Introduction to Adaptive Traces
Learn more about the fundamentals and available features that help you optimize your use of Adaptive Traces.
How it works at a glance
The following diagram gives you an overview of Adaptive Traces and introduces you to some of the fundamental features that are the principles of how Adaptive Traces works.
- Adaptive Traces performs what’s referred to as tail sampling, where the decision to sample a trace takes place by considering all or most of the spans within the trace. This sampling method gives you the option to filter your traces based on specific criteria.
- Sampling policies define a set of criteria that evaluates traces and decides which to keep (sample) or not keep (not sampled, or drop).
- Each policy has a type which specifies what information (for example, latency, string attribute) or condition (for example, percentage) is used for evaluation.
Unlike Adaptive Metrics or Adaptive Logs, Adaptive Traces does not currently use query usage as an input in recommendations.
Fundamentals
The following concepts are key to your understanding of how Adaptive Traces works.
Tail sampling
A technique that delays a sampling decision until a complete trace is collected. The system waits for 10 seconds to collect spans belonging to a trace before making a sampling decision, which ensures that Adaptive Traces has a high probability of making informed sampling decisions based on complete trace data.
This allows for informed choices, prioritizing critical traces—such as those with errors or high latency—by evaluating the full request context. This sampling method gives you the option to filter your traces based on specific criteria.
For more information on sampling in general, refer to the Open Telemetry documentation and Sampling documentation.
Recommendation
A recommendation is a suggestion, derived from our best practices and analyzing your trace data, to implement a sampling policy, helping you fine-tune your trace sampling and ensuring you only capture what’s critical and worthy of your attention.
Each recommendation contains a recommended policy; a set of criteria that evaluates traces and decides which to keep (sample) or not keep (not sampled, or drop).

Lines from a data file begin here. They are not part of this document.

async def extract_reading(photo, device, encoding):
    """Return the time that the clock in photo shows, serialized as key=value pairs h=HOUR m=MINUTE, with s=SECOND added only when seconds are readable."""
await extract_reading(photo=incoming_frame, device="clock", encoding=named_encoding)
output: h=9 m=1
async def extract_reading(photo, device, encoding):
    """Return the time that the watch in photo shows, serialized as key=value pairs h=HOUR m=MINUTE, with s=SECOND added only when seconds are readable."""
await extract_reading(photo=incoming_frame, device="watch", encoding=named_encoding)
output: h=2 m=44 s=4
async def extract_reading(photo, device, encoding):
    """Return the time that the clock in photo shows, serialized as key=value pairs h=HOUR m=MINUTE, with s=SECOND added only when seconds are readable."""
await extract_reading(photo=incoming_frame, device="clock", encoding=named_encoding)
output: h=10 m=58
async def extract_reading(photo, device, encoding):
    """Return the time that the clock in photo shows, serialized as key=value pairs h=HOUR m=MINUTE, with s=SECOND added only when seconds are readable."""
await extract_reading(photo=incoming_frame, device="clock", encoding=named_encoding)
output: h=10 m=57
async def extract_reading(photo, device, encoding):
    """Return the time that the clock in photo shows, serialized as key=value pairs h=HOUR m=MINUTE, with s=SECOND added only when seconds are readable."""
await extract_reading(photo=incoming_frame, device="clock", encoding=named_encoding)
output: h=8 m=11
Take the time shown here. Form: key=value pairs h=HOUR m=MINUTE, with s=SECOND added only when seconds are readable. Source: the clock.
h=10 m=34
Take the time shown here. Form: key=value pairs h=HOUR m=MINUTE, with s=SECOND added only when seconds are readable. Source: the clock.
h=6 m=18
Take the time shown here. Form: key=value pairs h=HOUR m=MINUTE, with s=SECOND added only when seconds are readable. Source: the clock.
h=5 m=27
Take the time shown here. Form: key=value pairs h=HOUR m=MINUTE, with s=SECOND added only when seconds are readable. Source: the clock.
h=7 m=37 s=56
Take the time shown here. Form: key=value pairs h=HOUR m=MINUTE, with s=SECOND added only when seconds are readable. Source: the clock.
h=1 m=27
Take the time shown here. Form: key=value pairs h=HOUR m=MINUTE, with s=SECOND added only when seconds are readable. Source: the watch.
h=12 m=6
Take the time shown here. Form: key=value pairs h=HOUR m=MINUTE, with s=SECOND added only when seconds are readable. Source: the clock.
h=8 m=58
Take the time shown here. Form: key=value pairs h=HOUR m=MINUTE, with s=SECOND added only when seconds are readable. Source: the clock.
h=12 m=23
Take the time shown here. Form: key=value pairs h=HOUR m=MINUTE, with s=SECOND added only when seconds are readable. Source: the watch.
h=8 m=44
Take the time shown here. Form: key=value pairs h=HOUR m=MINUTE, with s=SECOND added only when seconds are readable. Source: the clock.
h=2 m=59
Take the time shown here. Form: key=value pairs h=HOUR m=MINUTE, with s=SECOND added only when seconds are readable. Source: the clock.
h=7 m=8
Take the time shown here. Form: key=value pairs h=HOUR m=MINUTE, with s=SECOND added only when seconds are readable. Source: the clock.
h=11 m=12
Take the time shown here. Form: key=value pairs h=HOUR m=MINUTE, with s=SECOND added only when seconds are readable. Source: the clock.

Recommendations typically aim to:
- Sample slow traces: Recommend policies to capture traces that exceed a certain duration (for example, 10 seconds or more), identifying latency issues.
- Sample traces with errors: Recommend policies to sample traces containing spans with an
Error
status code, helping to quickly pinpoint and investigate failures. - Sample (keep) a percentage of all traces: Advise on policies to retain a representative sample of all traces (for example, 5%), useful for general trace comparison and maintaining a service graph without excessive data volume.
Review and manage recommendations using the UI and indicate which recommendations you want to apply.
After you have applied recommendations, a policy is created with the recommended type and content.
Policy
Policies define a set of criteria that evaluates traces and decides which to keep (sample) or not keep (not sampled, or drop). Some policies can contain sub-policies to build more advanced logic. Policies also have an optional expiration date.
Policies work in an or
relationship by default. This means that if a trace matches the criteria of any of the defined policies, it is sampled.
Example
Imagine you have three policies.
- Capture traces with errors.
- Capture traces with latency over 500ms.
- Capture traces from a specific service.
A trace is sampled if it has an error, OR if it has high latency, OR if it comes from the specified service. It doesn’t need to meet all the conditions.
Policy type
Each policy has a type which specifies what information (for example, latency, string attribute) or condition (for example, percentage) is used for evaluation.
For more information on policy types, refer to Policy types.